Which lines of the material hold the word "Ihres"? Copy each one.

____________________

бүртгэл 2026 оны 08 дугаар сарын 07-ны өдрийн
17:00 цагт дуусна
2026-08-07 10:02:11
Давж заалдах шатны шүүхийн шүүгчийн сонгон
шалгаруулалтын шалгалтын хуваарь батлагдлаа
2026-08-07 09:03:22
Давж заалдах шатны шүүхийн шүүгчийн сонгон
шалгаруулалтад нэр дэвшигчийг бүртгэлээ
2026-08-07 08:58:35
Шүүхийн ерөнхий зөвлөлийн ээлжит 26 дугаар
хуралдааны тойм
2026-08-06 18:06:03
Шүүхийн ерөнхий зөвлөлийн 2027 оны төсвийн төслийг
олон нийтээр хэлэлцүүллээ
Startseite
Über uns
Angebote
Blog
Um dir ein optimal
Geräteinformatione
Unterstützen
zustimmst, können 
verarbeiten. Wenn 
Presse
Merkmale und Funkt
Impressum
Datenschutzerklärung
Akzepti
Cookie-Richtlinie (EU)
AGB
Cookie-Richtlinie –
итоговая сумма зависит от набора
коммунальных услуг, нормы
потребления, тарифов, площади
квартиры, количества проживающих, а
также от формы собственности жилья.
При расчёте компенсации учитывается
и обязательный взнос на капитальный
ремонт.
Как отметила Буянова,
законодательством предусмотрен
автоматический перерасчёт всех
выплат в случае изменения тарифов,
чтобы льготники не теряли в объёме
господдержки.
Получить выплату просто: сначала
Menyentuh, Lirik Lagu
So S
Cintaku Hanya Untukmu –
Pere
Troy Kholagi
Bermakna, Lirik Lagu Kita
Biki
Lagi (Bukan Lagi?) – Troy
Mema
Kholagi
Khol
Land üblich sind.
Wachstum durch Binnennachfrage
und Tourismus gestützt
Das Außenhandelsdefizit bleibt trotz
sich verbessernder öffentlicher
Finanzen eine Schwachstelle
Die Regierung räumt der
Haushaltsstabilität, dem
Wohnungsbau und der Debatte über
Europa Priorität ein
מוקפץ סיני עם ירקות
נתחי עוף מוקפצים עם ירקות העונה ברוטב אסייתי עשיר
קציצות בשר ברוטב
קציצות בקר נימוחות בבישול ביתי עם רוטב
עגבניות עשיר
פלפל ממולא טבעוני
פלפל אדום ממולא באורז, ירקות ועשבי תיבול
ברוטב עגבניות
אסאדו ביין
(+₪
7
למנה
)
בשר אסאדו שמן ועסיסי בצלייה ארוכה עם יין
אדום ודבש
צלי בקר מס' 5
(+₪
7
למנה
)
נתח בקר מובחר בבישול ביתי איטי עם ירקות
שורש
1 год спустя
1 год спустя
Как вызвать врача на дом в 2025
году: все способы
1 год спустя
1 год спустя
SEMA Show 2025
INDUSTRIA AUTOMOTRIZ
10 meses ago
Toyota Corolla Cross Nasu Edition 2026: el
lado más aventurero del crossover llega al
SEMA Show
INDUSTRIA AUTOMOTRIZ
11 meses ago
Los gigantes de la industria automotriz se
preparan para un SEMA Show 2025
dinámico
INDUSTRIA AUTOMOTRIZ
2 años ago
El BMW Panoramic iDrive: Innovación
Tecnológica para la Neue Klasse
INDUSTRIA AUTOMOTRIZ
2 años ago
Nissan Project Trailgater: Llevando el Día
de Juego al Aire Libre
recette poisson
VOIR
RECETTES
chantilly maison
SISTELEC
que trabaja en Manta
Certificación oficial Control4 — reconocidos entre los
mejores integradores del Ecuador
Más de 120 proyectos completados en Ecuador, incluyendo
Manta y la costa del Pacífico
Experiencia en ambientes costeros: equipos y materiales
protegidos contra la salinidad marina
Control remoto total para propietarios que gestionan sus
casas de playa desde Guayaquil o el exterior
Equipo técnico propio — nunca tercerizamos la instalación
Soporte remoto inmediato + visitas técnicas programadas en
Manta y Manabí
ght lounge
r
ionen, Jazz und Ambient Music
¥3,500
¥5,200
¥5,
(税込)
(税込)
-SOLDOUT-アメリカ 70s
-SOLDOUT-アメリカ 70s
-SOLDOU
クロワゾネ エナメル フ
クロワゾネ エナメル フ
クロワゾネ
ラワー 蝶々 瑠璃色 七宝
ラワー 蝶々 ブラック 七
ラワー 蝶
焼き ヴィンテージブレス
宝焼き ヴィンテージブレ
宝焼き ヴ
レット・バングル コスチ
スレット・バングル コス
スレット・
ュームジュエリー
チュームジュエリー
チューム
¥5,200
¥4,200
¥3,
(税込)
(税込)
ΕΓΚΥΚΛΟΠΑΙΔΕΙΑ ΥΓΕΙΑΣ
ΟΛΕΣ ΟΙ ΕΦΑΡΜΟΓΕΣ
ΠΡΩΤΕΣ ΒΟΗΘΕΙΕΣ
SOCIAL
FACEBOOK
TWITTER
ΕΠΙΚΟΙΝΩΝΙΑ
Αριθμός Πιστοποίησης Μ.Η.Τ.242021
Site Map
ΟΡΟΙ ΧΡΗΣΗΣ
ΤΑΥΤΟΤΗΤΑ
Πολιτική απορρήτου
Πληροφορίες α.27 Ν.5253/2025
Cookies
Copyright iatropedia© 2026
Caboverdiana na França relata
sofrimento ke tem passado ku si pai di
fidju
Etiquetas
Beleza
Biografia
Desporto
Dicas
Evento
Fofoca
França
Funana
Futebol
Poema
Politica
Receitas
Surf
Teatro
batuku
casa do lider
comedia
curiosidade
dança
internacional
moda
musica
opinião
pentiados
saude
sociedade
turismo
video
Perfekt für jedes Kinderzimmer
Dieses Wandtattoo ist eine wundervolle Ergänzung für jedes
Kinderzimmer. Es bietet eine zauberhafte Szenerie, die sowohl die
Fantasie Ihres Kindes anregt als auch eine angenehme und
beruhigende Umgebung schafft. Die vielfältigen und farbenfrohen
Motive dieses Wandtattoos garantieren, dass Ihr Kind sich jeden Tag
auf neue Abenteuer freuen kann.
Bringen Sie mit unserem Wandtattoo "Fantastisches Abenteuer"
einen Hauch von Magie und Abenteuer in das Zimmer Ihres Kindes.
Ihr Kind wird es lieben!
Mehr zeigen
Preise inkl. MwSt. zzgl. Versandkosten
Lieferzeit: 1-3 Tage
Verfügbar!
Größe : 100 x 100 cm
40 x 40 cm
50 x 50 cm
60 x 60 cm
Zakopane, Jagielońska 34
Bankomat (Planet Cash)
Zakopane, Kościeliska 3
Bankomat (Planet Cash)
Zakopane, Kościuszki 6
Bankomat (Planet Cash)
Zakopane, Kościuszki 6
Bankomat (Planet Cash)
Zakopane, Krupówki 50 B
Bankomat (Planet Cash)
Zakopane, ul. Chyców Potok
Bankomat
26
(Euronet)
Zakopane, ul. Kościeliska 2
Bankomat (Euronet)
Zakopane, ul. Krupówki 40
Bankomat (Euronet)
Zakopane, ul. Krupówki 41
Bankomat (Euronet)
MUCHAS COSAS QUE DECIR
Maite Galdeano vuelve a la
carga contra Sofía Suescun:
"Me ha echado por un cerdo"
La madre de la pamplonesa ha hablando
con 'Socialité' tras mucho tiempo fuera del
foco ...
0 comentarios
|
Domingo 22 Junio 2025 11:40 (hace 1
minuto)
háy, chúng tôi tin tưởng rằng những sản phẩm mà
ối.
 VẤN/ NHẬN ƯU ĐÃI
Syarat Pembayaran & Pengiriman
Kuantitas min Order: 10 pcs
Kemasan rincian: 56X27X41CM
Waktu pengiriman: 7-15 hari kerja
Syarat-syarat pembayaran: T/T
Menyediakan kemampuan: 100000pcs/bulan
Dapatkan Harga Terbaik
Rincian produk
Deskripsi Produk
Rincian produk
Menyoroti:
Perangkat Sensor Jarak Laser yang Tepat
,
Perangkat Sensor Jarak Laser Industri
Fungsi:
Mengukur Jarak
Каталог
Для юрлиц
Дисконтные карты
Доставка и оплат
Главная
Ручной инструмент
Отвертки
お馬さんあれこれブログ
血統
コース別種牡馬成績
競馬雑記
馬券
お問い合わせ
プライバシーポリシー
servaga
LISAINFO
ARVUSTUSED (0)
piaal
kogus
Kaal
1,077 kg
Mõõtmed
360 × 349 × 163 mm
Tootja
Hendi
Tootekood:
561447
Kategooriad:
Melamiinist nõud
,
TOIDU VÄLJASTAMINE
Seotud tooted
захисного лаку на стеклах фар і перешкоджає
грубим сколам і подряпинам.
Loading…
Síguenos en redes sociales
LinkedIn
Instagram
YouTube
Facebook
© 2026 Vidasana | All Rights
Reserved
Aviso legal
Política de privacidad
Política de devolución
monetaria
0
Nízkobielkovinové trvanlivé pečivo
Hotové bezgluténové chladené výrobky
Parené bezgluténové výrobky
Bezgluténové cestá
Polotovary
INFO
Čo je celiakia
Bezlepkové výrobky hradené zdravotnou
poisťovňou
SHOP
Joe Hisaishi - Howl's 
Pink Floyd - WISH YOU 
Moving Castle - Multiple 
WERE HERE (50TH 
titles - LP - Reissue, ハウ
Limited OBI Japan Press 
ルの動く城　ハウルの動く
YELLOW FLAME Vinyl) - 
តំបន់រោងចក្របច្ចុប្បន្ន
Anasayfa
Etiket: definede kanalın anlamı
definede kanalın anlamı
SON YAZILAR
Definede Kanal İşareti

____________________

**ANSWER BELOW**
Fantasie Ihres Kindes anregt als auch eine angenehme und
einen Hauch von Magie und Abenteuer in das Zimmer Ihres Kindes.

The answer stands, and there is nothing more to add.